INFO-H 516 Cloud Computing for Data Science
3 credits
- Prerequisites: CSCI 54100, LIS S511, INFO B512, or INFO B556; prior programming experience required
- Delivery: On-Campus
Description
This course covers data science concepts, techniques, and tools to support big data analytics, including cloud computing, parallel algorithms, nonrelational databases, and high-level language support.
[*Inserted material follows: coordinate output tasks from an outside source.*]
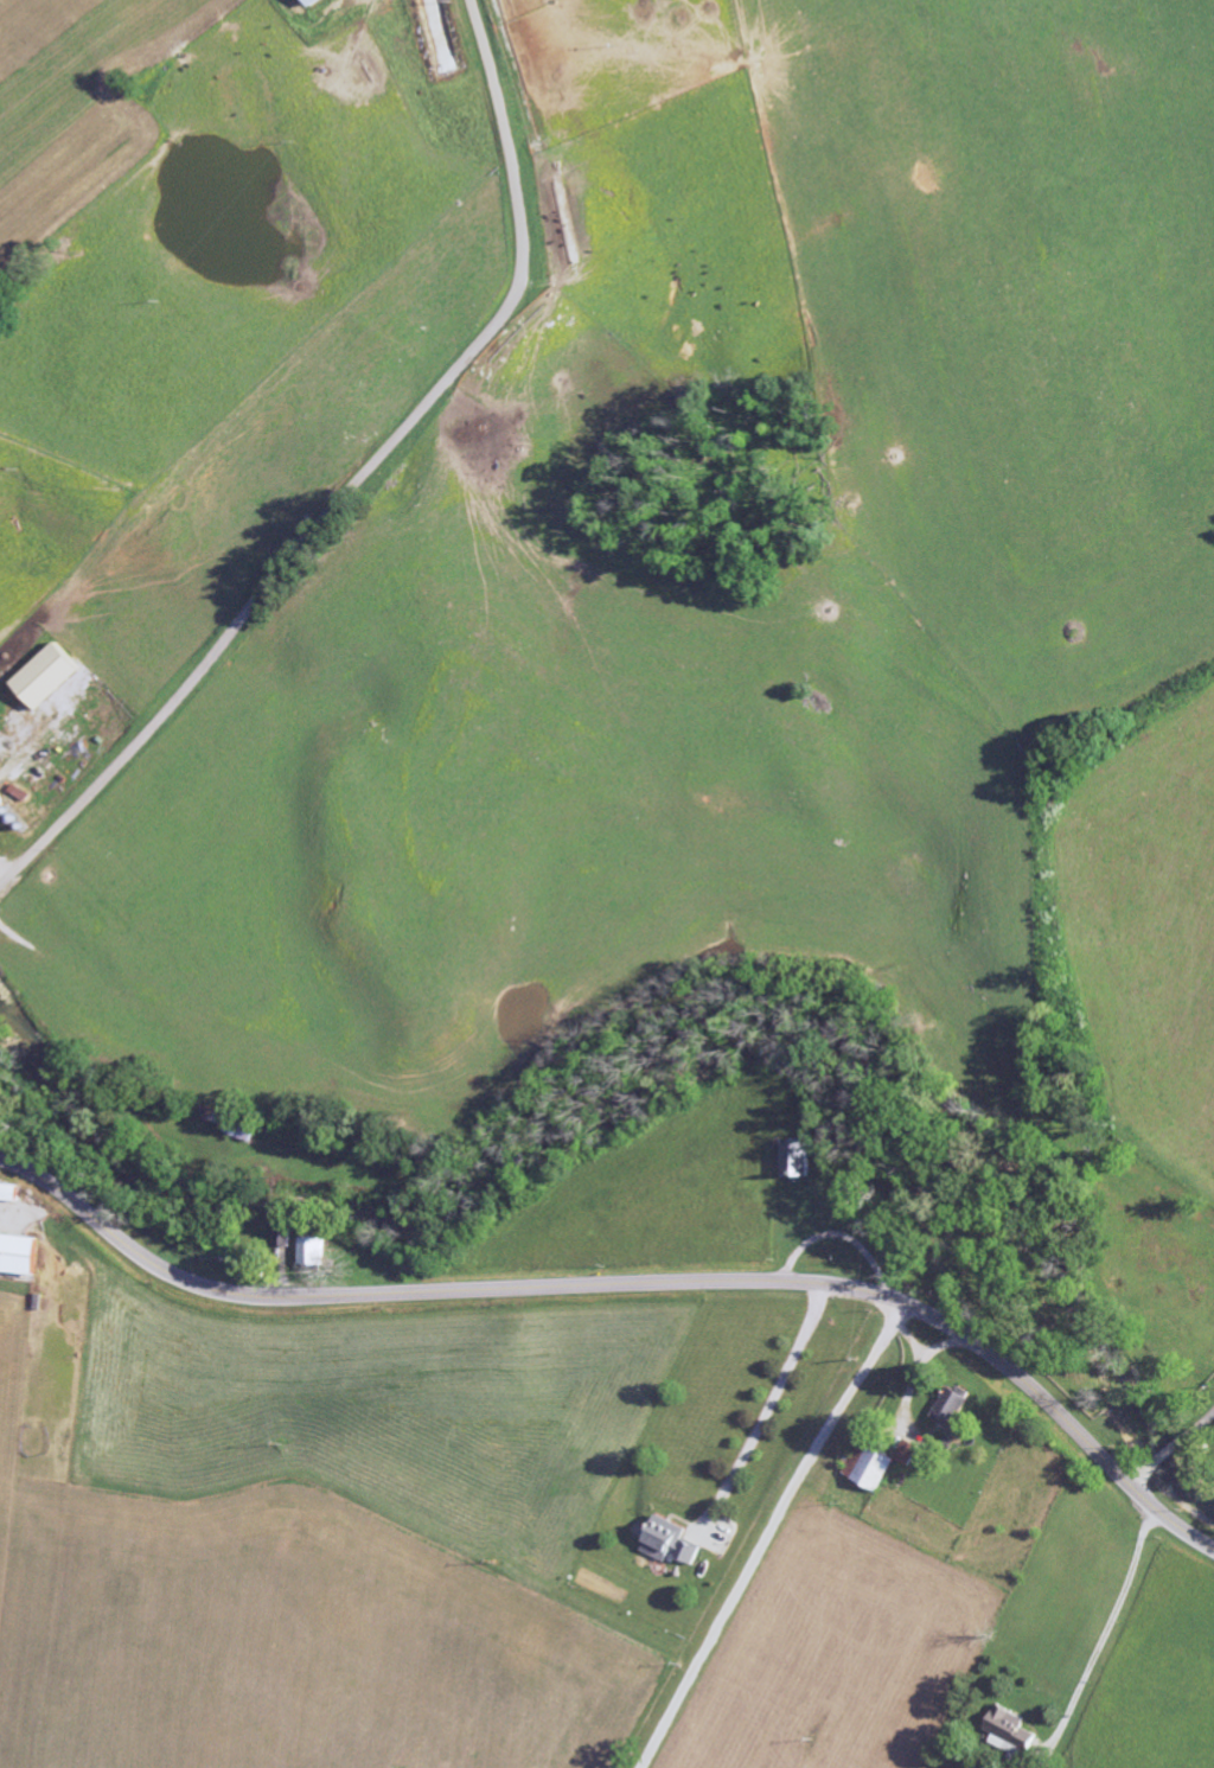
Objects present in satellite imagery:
building: (311, 1)
road: (358, 477)
building: (44, 674)
building: (0, 767)
building: (1, 802)
silo: (1, 802)
building: (9, 812)
silo: (9, 812)
building: (17, 819)
silo: (17, 819)
building: (24, 828)
silo: (24, 828)
building: (800, 1158)
building: (15, 1190)
building: (282, 1237)
building: (20, 1251)
building: (311, 1251)
road: (631, 1283)
building: (40, 1300)
road: (769, 1403)
building: (955, 1403)
road: (1197, 1423)
building: (908, 1449)
road: (1166, 1453)
building: (870, 1464)
road: (1140, 1473)
road: (768, 1532)
building: (670, 1538)
road: (1107, 1627)
building: (1008, 1730)

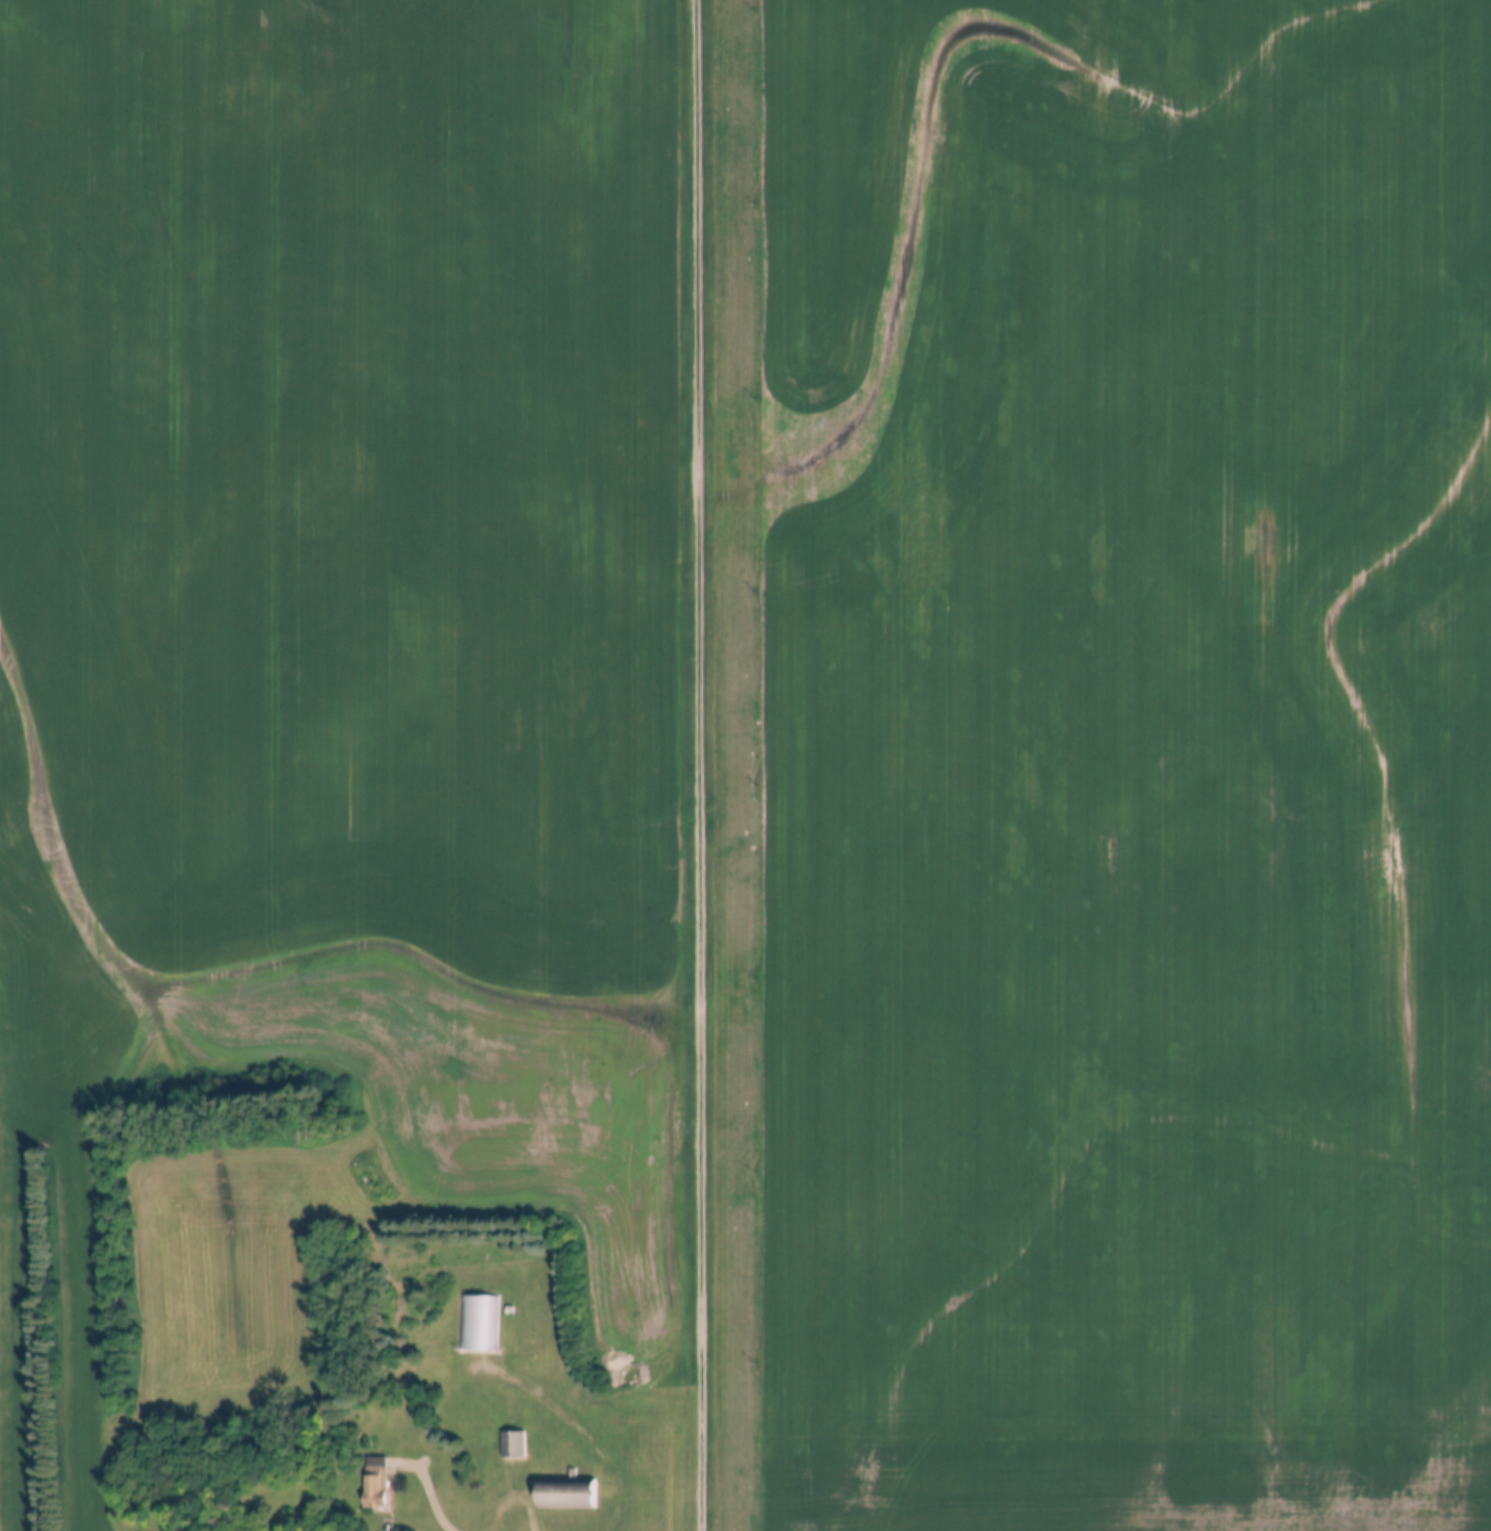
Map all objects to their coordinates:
road: (699, 765)
building: (476, 1323)
road: (573, 1420)
building: (380, 1484)
building: (570, 1491)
The course applies the MapReduce programming model and virtual-machine utility computing environments to data-driven discovery and scalable data processing for scientific applications.
Course Topics
This course includes the following topics:
- Clouds with infrastructure, platform, and software as a service
- Virtualization technologies and tools
- MapReduce and data parallel applications using Apache Spark
- Apache Hadoop Distributed File System
- YARN cluster resource management and Mesos distributed system kernel
- Large-scale data storage: NoSQL databases (Google BigTable and Hadoop HBase) and parallel query processing
- Large-scale machine learning: Classification, regression, and clustering using MLlib
- Spark streaming
- Amazon AWS (EC2 and S3) and its applications
- Exploring large spatiotemporal datasets
Learning Outcomes
- Research the main concepts, models, technologies, and services of cloud computing, the reasons for the shift to this model, and its advantages and disadvantages.
- Examine the technical capabilities and commercial benefits of hardware virtualization.
- Analyze tradeoffs for data centers in performance, efficiency, cost, scalability, and flexibility.
- Evaluate the core challenges of cloud computing deployments, including public, private, and community clouds, with respect to privacy, security, and interoperability.
- Create cloud computing infrastructure models.
- Demonstrate and compare the use of cloud storage vendor offerings.
- Develop, install, and configure cloud-computing applications under software-as-a-service principles, employing cloud-computing frameworks and libraries.
- Apply the MapReduce programming model to data analytics in informatics-related domains.
- Enhance MapReduce performance by redesigning the system architecture (e.g., provisioning and cluster configurations).
- Overcome difficulties in managing very large datasets, both structured and unstructured, using nonrelational data storage and retrieval (NoSQL), parallel algorithms, and cloud computing.
- Apply the MapReduce programming model to data-driven discovery and scalable data processing for scientific applications.